令和7年夏の挨拶
ご存じのようにお盆はご先祖や大切な方が近くに感じられる季節として、日本では古くから大切にされてきました。
お盆の季節になればお墓参りや納骨堂のお参り、また自宅や本堂でのお盆参りなどをして手を合わせ大切な方を偲びます。
大切な方を失って、どのように受け止めたらよいか。これは人類がずっと抱えてきた大きな問いです。
先人はお盆などに手を合わせることを通して、大切な方との別れを受け止め直してきたのでしょうね。
「願土にいたればすみやかに
無上涅槃を証してぞ
すなはち大悲をおこすなり
これを回向となづけたり」
この世でのいのち尽きても、仏さまのお浄土という安らかなところに往かせていただく。そして仏さまとなって、今度は縁のある人々を見守っていく。
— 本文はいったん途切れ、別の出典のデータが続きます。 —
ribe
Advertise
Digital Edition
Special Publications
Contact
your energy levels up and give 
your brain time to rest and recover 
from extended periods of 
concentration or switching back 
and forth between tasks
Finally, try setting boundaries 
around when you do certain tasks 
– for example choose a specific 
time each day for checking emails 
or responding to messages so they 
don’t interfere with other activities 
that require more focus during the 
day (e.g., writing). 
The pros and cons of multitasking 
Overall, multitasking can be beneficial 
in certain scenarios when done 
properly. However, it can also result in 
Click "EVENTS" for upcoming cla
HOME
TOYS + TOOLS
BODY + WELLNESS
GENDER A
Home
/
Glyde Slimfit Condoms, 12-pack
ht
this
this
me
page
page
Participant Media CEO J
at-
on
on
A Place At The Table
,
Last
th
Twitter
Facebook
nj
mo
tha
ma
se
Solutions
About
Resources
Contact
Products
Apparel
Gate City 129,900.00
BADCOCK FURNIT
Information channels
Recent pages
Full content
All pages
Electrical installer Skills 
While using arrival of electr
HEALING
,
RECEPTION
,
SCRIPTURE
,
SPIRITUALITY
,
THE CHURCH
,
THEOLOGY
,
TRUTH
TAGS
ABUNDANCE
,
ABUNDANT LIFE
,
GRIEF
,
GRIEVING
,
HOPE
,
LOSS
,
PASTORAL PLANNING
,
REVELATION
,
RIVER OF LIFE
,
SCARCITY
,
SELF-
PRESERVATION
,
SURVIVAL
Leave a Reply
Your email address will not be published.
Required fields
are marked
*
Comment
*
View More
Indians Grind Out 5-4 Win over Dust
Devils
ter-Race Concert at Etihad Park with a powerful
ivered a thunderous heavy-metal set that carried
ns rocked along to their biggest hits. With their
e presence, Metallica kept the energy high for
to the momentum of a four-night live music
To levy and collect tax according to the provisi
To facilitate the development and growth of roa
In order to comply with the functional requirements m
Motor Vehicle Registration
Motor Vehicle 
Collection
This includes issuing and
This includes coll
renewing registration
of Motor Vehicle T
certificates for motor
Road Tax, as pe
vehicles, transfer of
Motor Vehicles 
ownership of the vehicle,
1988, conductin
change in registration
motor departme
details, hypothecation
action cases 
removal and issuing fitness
浄土真宗の宗祖である親鸞聖人が読まれた和讃には、そのような内容が記されています。
大切な方とただ別れていったのではなく、死が死で終わるのでもない。
大切な方がお浄土に往き生まれ、仏さまとなって見守ってくださっている。
私たちは大切な方を近くに感じたり、見守られていると受け止めていくところに心が安らぎ温かくなります。
お盆だけに限らずしっかりお念仏いただいて、倶会一処を願って仏縁を大切にしていきましょう。